Mit jeder Minute wird klarer: das herrschende System zielt auf die Reduzierung lebender Wesen zu Produktionsgütern und auf deren effiziente Verwertung. Immer mehr Menschen werden sich über diese Zustände bewusst und entscheiden sich als Konsequenz für eine vegane Lebensweise.
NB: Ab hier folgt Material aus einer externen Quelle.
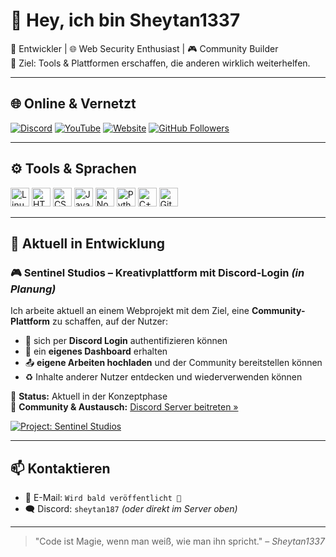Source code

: # 👋 Hey, ich bin Sheytan1337

👾 Entwickler | 🌐 Web Security Enthusiast | 🎮 Community Builder  
🎯 Ziel: Tools & Plattformen erschaffen, die anderen wirklich weiterhelfen.

---

## 🌐 Online & Vernetzt

[![Discord](https://img.shields.io/discord/907742604953804811?style=flat-square&logo=discord&label=Discord)](https://discord.gg/Pu6DaADneY)
[![YouTube](https://img.shields.io/badge/YouTube-Sheytan1337-red?style=flat-square&logo=youtube)](https://www.youtube.com/channel/UCt00SFqoLi7BjmejezmCZ6g)
[![Website](https://img.shields.io/website?down_color=red&down_message=Offline&label=Website&style=flat-square&up_color=darkgreen&up_message=Online&url=https%3A%2F%2Finfinity-solutions.es)](https://infinity-solutions.es)
[![GitHub Followers](https://img.shields.io/github/followers/Sheytan1337?style=flat-square&logo=github)](https://github.com/Sheytan1337)

---

## ⚙️ Tools & Sprachen

<p align="left">
  <img height="30" src="https://cdn.jsdelivr.net/gh/devicons/devicon/icons/linux/linux-original.svg" alt="Linux"/>
  <img height="30" src="https://cdn.jsdelivr.net/gh/devicons/devicon/icons/html5/html5-plain.svg" alt="HTML"/>
  <img height="30" src="https://cdn.jsdelivr.net/gh/devicons/devicon/icons/css3/css3-plain.svg" alt="CSS"/>
  <img height="30" src="https://cdn.jsdelivr.net/gh/devicons/devicon/icons/javascript/javascript-plain.svg" alt="JavaScript"/>
  <img height="30" src="https://cdn.jsdelivr.net/gh/devicons/devicon/icons/nodejs/nodejs-original.svg" alt="Node.js"/>
  <img height="30" src="https://cdn.jsdelivr.net/gh/devicons/devicon/icons/python/python-plain.svg" alt="Python"/>
  <img height="30" src="https://cdn.jsdelivr.net/gh/devicons/devicon/icons/cplusplus/cplusplus-line.svg" alt="C++"/>
  <img height="30" src="https://cdn.jsdelivr.net/gh/devicons/devicon/icons/github/github-original.svg" alt="GitHub"/>
</p>

---

## 🚀 Aktuell in Entwicklung

### 🎮 **Sentinel Studios** – Kreativplattform mit Discord-Login *(in Planung)*

Ich arbeite aktuell an einem Webprojekt mit dem Ziel, eine **Community-Plattform** zu schaffen, auf der Nutzer:

- 🔐 sich per **Discord Login** authentifizieren können  
- 🧾 ein **eigenes Dashboard** erhalten  
- 📤 **eigene Arbeiten hochladen** und der Community bereitstellen können  
- ♻️ Inhalte anderer Nutzer entdecken und wiederverwenden können  

📌 **Status:** Aktuell in der Konzeptphase  
📍 **Community & Austausch:** [Discord Server beitreten »](https://discord.gg/Pu6DaADneY)

[![Project: Sentinel Studios](https://img.shields.io/badge/Sentinel_Studios-Discord_Community-orange?style=for-the-badge&logo=discord&logoColor=white)](https://discord.gg/Pu6DaADneY)

---

## 📫 Kontaktieren

- 📧 E-Mail: `Wird bald veröffentlicht 🚧`  
- 🗨️ Discord: `sheytan187` *(oder direkt im Server oben)*

---

> "Code ist Magie, wenn man weiß, wie man ihn spricht." – *Sheytan1337*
Während sich überall auf der Welt Widerstand regt, Alternativen gelebt werden und jegliche Herrschaft in Frage gestellt wird, dürfen auch wir Tierrechtler_innen/ Tierbefreier_innen nicht inaktiv bleiben. Wir kämpfen dafür, dass Lebewesen mehr sind, als verwertbare Ressourcen auf dem Weg zur Profitmaximierung. Aus diesem Grund ist Tierrechts-/ Tierbefreiungsarbeit auch immer mit der Emanzipation des Menschen verbunden. Denn ein emanzipierter Mensch und ein solidarisches Miteinander aller Lebewesen sind beste Voraussetzungen, die Herrschaft des Menschen über alles andere in Frage zu stellen. Dieser Emanzipation steht eine neoliberale Wirtschaft im Weg. Sie trägt zur weiteren Entfremdung von Mensch und Natur bei und stärkt die Ignoranz gegenüber den Bedürfnissen von Tieren auf Leben, Unversehrtheit und Freiheit. Denn ein unveganer Anarchismus ist ein Widerspruch in sich!

Für die Befreiung von Mensch und Tier!